=== Begin Enclosure ===
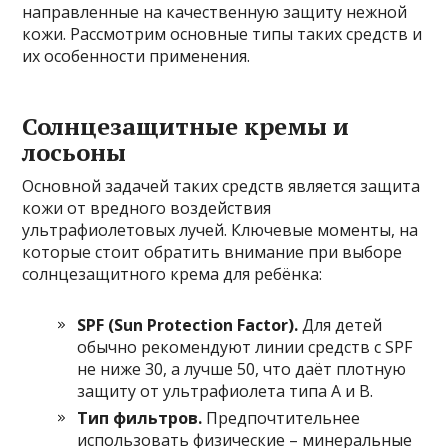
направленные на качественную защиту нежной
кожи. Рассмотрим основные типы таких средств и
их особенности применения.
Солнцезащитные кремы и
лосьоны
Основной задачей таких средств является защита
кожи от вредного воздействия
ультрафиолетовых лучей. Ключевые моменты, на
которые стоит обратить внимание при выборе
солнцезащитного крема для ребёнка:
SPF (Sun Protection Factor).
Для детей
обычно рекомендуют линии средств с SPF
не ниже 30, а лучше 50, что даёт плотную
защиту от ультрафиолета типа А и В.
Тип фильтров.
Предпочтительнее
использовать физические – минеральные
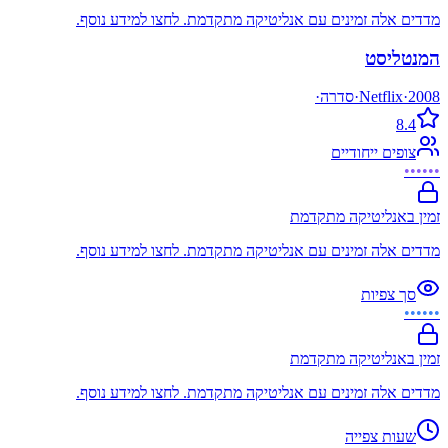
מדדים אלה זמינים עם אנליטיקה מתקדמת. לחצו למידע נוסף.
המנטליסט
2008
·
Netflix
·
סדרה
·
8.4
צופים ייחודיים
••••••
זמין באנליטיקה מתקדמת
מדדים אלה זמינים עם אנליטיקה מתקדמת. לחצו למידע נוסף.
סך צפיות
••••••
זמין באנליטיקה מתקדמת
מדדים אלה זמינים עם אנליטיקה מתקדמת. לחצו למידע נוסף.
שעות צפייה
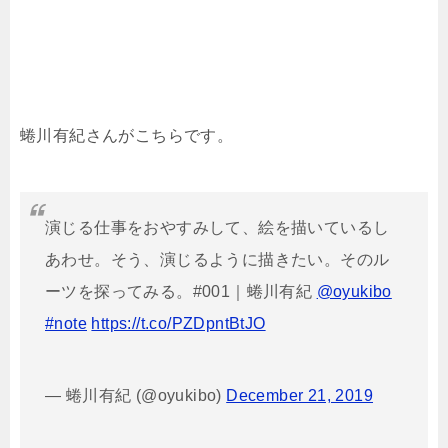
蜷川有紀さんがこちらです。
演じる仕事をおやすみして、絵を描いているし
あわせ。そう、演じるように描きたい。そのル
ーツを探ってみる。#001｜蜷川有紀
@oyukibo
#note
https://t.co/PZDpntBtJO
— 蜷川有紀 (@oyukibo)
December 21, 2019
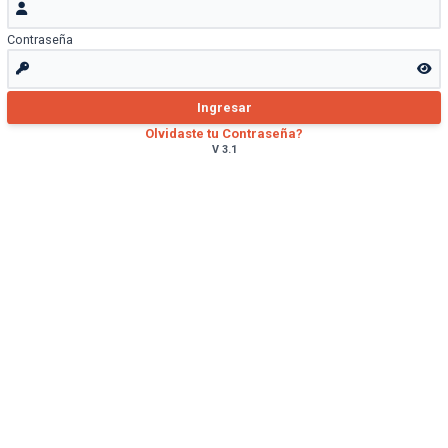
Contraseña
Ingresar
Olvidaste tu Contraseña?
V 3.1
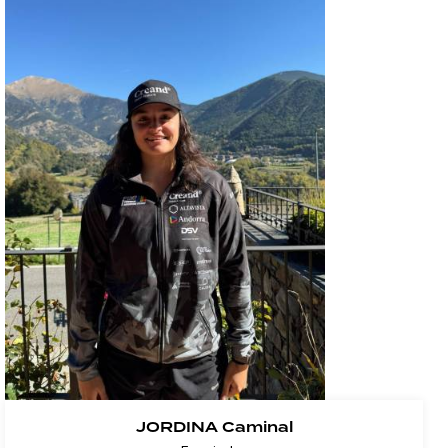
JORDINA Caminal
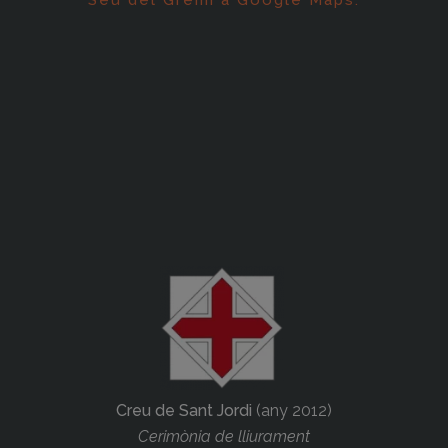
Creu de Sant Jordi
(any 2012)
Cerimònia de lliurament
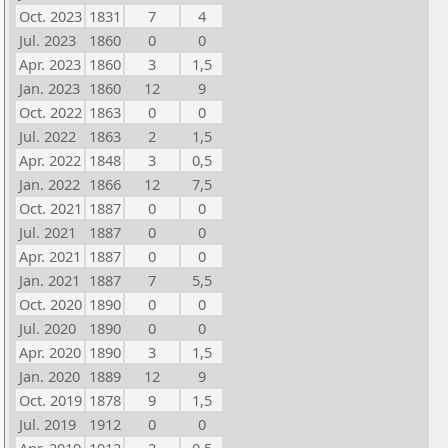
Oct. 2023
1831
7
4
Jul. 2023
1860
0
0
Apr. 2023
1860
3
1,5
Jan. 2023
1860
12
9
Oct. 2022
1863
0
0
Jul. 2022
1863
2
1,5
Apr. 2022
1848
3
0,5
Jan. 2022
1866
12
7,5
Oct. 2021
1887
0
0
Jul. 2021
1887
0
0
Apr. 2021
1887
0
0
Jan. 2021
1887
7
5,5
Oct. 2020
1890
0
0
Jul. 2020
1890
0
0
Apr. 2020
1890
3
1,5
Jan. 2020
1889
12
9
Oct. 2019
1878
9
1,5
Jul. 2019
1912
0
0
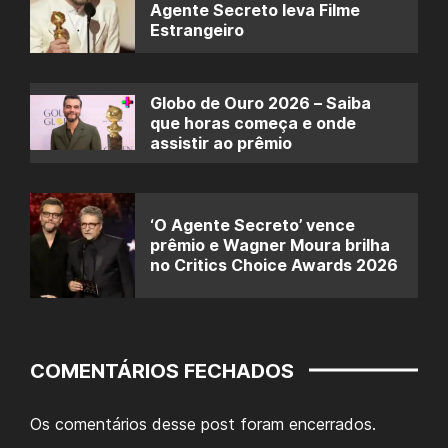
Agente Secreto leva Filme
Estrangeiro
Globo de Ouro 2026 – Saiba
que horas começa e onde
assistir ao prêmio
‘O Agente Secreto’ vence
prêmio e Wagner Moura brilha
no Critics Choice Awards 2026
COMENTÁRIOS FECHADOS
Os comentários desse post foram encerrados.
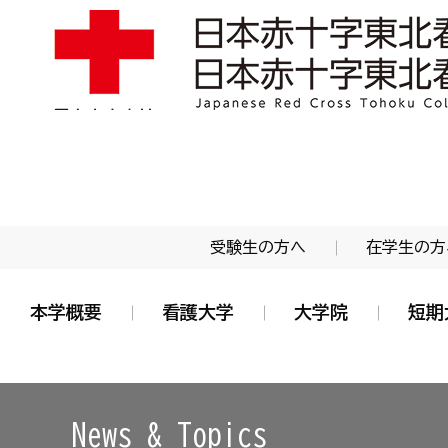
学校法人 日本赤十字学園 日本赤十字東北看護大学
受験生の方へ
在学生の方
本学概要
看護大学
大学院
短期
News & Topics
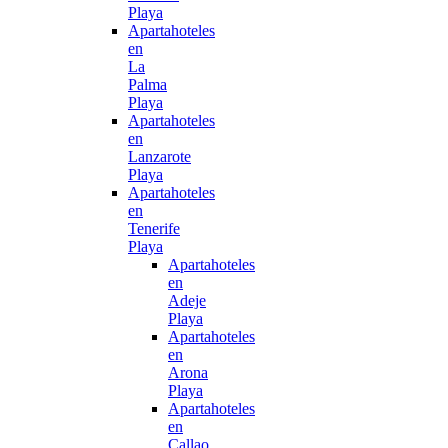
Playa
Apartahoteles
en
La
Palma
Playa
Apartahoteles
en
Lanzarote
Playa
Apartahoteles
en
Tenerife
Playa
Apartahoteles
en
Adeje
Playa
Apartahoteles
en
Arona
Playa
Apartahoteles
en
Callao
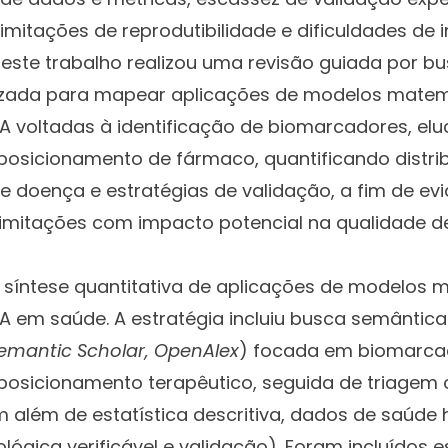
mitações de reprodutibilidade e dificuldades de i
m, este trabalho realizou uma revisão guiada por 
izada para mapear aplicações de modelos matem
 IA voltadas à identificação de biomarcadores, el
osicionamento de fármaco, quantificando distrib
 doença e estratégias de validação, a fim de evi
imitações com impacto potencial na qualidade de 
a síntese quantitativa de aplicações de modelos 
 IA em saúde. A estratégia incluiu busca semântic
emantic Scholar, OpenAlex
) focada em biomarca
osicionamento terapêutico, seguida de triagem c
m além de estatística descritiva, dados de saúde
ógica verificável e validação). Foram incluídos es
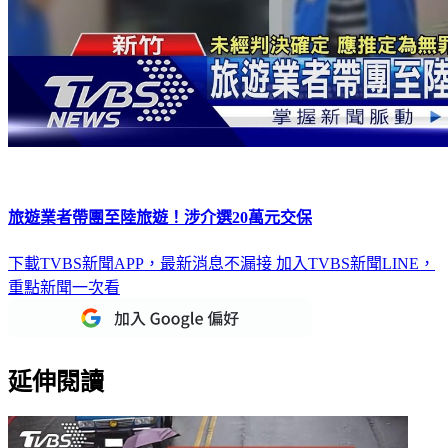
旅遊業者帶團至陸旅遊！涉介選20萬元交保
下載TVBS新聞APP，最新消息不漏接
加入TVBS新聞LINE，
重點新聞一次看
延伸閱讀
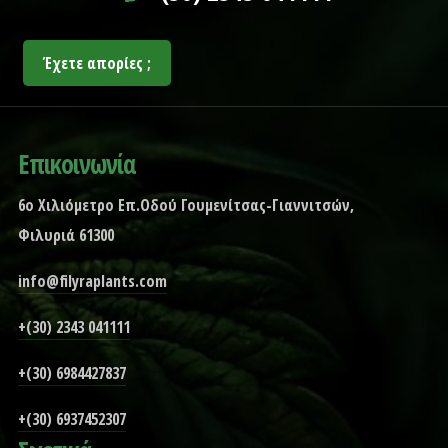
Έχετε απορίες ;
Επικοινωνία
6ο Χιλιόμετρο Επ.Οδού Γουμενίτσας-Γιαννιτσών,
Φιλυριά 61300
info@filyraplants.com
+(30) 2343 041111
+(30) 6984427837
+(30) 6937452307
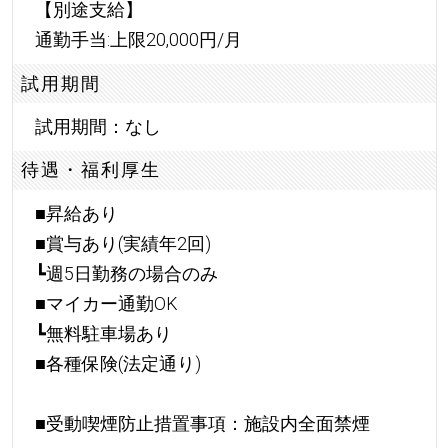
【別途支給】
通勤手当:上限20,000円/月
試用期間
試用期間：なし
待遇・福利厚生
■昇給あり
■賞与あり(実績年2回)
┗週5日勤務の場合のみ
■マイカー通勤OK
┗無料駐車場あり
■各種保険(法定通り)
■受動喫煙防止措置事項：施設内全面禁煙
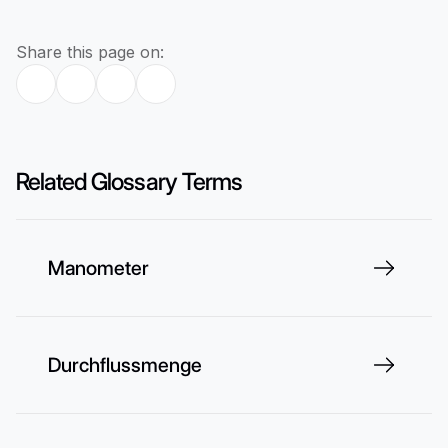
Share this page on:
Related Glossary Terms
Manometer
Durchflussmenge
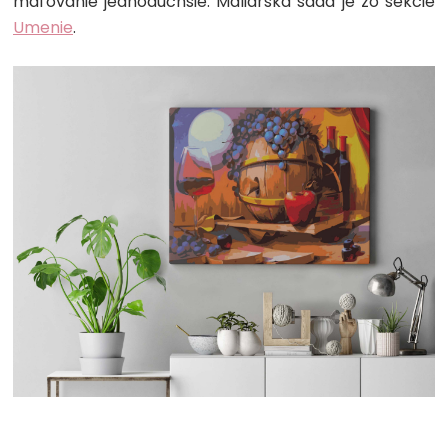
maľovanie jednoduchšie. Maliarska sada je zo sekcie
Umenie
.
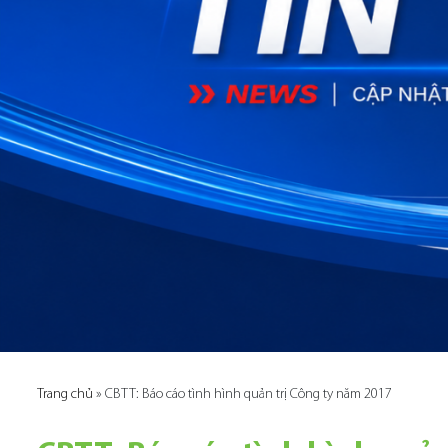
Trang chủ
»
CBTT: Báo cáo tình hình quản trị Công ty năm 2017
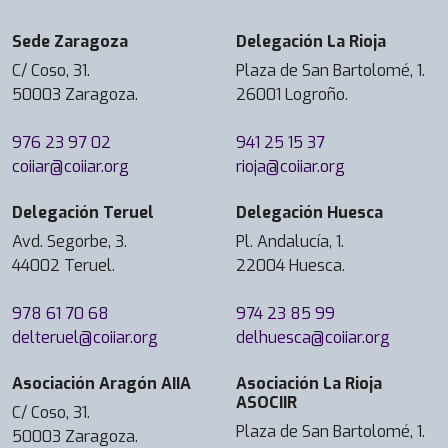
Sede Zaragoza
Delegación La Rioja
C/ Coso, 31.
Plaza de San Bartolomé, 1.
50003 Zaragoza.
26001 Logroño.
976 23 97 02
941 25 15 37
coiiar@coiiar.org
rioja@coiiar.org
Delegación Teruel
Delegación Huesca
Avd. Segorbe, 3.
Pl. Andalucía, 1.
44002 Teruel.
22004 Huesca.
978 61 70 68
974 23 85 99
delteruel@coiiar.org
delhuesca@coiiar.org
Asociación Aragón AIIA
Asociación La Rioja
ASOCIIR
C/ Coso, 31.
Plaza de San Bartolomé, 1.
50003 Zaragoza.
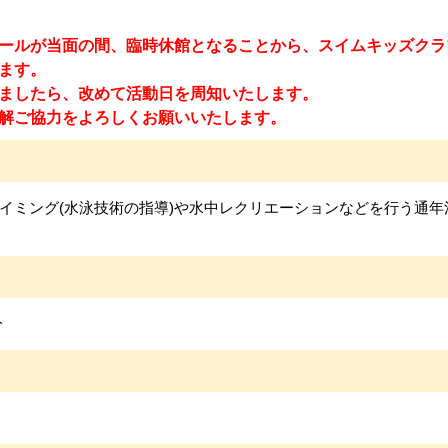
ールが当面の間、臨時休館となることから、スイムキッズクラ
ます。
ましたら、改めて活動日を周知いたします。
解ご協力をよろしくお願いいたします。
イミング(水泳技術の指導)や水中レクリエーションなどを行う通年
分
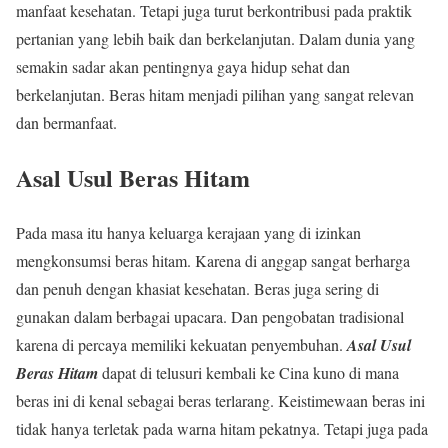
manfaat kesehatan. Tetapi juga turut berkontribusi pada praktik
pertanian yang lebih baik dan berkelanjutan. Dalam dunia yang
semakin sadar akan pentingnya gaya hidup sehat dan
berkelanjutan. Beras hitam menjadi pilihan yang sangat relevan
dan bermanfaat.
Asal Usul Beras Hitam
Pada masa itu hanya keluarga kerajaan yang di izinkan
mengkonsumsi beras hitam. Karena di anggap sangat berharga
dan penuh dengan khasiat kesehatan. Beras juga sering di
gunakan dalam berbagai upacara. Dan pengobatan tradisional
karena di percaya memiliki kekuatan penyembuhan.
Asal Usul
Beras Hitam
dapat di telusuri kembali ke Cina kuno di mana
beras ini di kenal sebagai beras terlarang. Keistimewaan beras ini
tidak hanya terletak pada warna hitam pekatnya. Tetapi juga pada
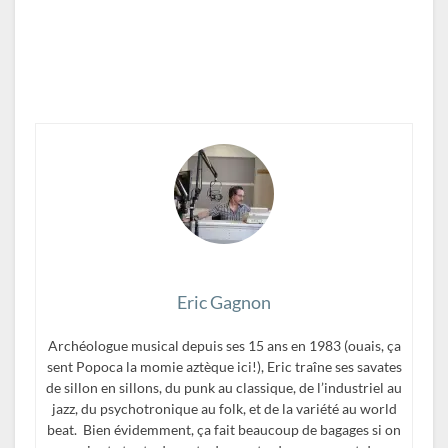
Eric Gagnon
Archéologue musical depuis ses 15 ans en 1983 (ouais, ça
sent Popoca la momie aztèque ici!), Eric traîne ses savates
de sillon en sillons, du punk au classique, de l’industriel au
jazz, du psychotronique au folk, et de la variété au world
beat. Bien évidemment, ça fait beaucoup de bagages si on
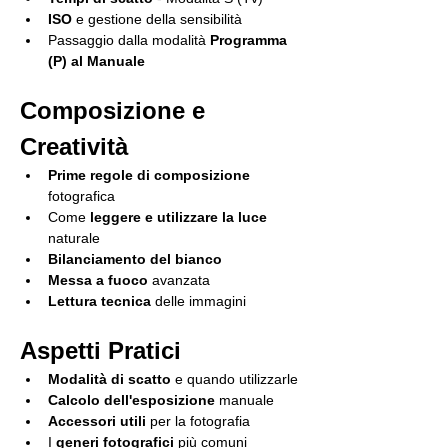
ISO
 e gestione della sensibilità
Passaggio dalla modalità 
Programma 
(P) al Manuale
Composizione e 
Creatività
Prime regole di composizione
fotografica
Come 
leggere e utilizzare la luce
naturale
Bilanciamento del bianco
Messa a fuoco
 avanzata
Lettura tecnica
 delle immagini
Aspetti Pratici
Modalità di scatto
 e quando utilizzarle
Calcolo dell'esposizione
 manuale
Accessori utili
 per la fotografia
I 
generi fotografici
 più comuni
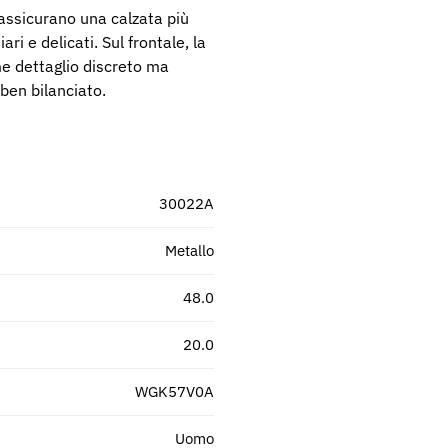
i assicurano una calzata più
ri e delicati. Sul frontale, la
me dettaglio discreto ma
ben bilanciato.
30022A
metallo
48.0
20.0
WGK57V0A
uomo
=== End Enclosure ===
Reproduce the text of every item above without any changes, and leave the pictures out of your answer.

# Written response
направленные на качественную защиту нежной
кожи. Рассмотрим основные типы таких средств и
их особенности применения.
Солнцезащитные кремы и
лосьоны
Основной задачей таких средств является защита
кожи от вредного воздействия
ультрафиолетовых лучей. Ключевые моменты, на
которые стоит обратить внимание при выборе
солнцезащитного крема для ребёнка:
SPF (Sun Protection Factor).
Для детей
обычно рекомендуют линии средств с SPF
не ниже 30, а лучше 50, что даёт плотную
защиту от ультрафиолета типа А и В.
Тип фильтров.
Предпочтительнее
использовать физические – минеральные
מדדים אלה זמינים עם אנליטיקה מתקדמת. לחצו למידע נוסף.
המנטליסט
2008
·
Netflix
·
סדרה
·
8.4
צופים ייחודיים
••••••
זמין באנליטיקה מתקדמת
מדדים אלה זמינים עם אנליטיקה מתקדמת. לחצו למידע נוסף.
סך צפיות
••••••
זמין באנליטיקה מתקדמת
מדדים אלה זמינים עם אנליטיקה מתקדמת. לחצו למידע נוסף.
שעות צפייה
蜷川有紀さんがこちらです。
演じる仕事をおやすみして、絵を描いているし
あわせ。そう、演じるように描きたい。そのル
ーツを探ってみる。#001｜蜷川有紀
@oyukibo
#note
https://t.co/PZDpntBtJO
— 蜷川有紀 (@oyukibo)
December 21, 2019
Contraseña
Ingresar
Olvidaste tu Contraseña?
V 3.1
JORDINA Caminal
Creu de Sant Jordi
(any 2012)
Cerimònia de lliurament
Oct. 2023
1831
7
4
Jul. 2023
1860
0
0
Apr. 2023
1860
3
1,5
Jan. 2023
1860
12
9
Oct. 2022
1863
0
0
Jul. 2022
1863
2
1,5
Apr. 2022
1848
3
0,5
Jan. 2022
1866
12
7,5
Oct. 2021
1887
0
0
Jul. 2021
1887
0
0
Apr. 2021
1887
0
0
Jan. 2021
1887
7
5,5
Oct. 2020
1890
0
0
Jul. 2020
1890
0
0
Apr. 2020
1890
3
1,5
Jan. 2020
1889
12
9
Oct. 2019
1878
9
1,5
Jul. 2019
1912
0
0
Agente Secreto leva Filme
Estrangeiro
Globo de Ouro 2026 – Saiba
que horas começa e onde
assistir ao prêmio
‘O Agente Secreto’ vence
prêmio e Wagner Moura brilha
no Critics Choice Awards 2026
COMENTÁRIOS FECHADOS
Os comentários desse post foram encerrados.
学校法人 日本赤十字学園 日本赤十字東北看護大学
受験生の方へ
在学生の方
本学概要
看護大学
大学院
短期
News & Topics
Playa
Apartahoteles
en
La
Palma
Playa
Apartahoteles
en
Lanzarote
Playa
Apartahoteles
en
Tenerife
Playa
Apartahoteles
en
Adeje
Playa
Apartahoteles
en
Arona
Playa
Apartahoteles
en
Callao
mitações de reprodutibilidade e dificuldades de i
m, este trabalho realizou uma revisão guiada por 
izada para mapear aplicações de modelos matem
 IA voltadas à identificação de biomarcadores, el
osicionamento de fármaco, quantificando distrib
 doença e estratégias de validação, a fim de evi
imitações com impacto potencial na qualidade de 
a síntese quantitativa de aplicações de modelos 
 IA em saúde. A estratégia incluiu busca semântic
emantic Scholar, OpenAlex
) focada em biomarca
osicionamento terapêutico, seguida de triagem c
m além de estatística descritiva, dados de saúde
ógica verificável e validação). Foram incluídos es
旅遊業者帶團至陸旅遊！涉介選20萬元交保
下載TVBS新聞APP，最新消息不漏接
加入TVBS新聞LINE，
重點新聞一次看
延伸閱讀
Έχετε απορίες ;
Επικοινωνία
6ο Χιλιόμετρο Επ.Οδού Γουμενίτσας-Γιαννιτσών,
Φιλυριά 61300
info@filyraplants.com
+(30) 2343 041111
+(30) 6984427837
+(30) 6937452307
【別途支給】
通勤手当:上限20,000円/月
試用期間
試用期間：なし
待遇・福利厚生
■昇給あり
■賞与あり(実績年2回)
┗週5日勤務の場合のみ
■マイカー通勤OK
┗無料駐車場あり
■各種保険(法定通り)
■受動喫煙防止措置事項：施設内全面禁煙
Share this page on:
Related Glossary Terms
Manometer
Durchflussmenge
maľovanie jednoduchšie. Maliarska sada je zo sekcie
Umenie
.
Trang chủ
»
CBTT: Báo cáo tình hình quản trị Công ty năm 2017
Sede Zaragoza
Delegación La Rioja
C/ Coso, 31.
Plaza de San Bartolomé, 1.
50003 Zaragoza.
26001 Logroño.
976 23 97 02
941 25 15 37
coiiar@coiiar.org
rioja@coiiar.org
Delegación Teruel
Delegación Huesca
Avd. Segorbe, 3.
Pl. Andalucía, 1.
44002 Teruel.
22004 Huesca.
978 61 70 68
974 23 85 99
delteruel@coiiar.org
delhuesca@coiiar.org
Asociación Aragón AIIA
Asociación La Rioja
ASOCIIR
C/ Coso, 31.
Plaza de San Bartolomé, 1.
50003 Zaragoza.
ールが当面の間、臨時休館となることから、スイムキッズクラ
ます。
ましたら、改めて活動日を周知いたします。
解ご協力をよろしくお願いいたします。
イミング(水泳技術の指導)や水中レクリエーションなどを行う通年
分
manfaat kesehatan. Tetapi juga turut berkontribusi pada praktik
pertanian yang lebih baik dan berkelanjutan. Dalam dunia yang
semakin sadar akan pentingnya gaya hidup sehat dan
berkelanjutan. Beras hitam menjadi pilihan yang sangat relevan
dan bermanfaat.
Asal Usul Beras Hitam
Pada masa itu hanya keluarga kerajaan yang di izinkan
mengkonsumsi beras hitam. Karena di anggap sangat berharga
dan penuh dengan khasiat kesehatan. Beras juga sering di
gunakan dalam berbagai upacara. Dan pengobatan tradisional
karena di percaya memiliki kekuatan penyembuhan.
Asal Usul
Beras Hitam
dapat di telusuri kembali ke Cina kuno di mana
beras ini di kenal sebagai beras terlarang. Keistimewaan beras ini
tidak hanya terletak pada warna hitam pekatnya. Tetapi juga pada
Eric Gagnon
Archéologue musical depuis ses 15 ans en 1983 (ouais, ça
sent Popoca la momie aztèque ici!), Eric traîne ses savates
de sillon en sillons, du punk au classique, de l’industriel au
jazz, du psychotronique au folk, et de la variété au world
beat. Bien évidemment, ça fait beaucoup de bagages si on
ISO
 e gestione della sensibilità
Passaggio dalla modalità 
Programma 
(P) al Manuale
Composizione e 
Creatività
Prime regole di composizione
fotografica
Come 
leggere e utilizzare la luce
naturale
Bilanciamento del bianco
Messa a fuoco
 avanzata
Lettura tecnica
 delle immagini
Aspetti Pratici
Modalità di scatto
 e quando utilizzarle
Calcolo dell'esposizione
 manuale
Accessori utili
 per la fotografia
I 
generi fotografici
 più comuni
i assicurano una calzata più
ri e delicati. Sul frontale, la
me dettaglio discreto ma
ben bilanciato.
30022A
metallo
48.0
20.0
WGK57V0A
uomo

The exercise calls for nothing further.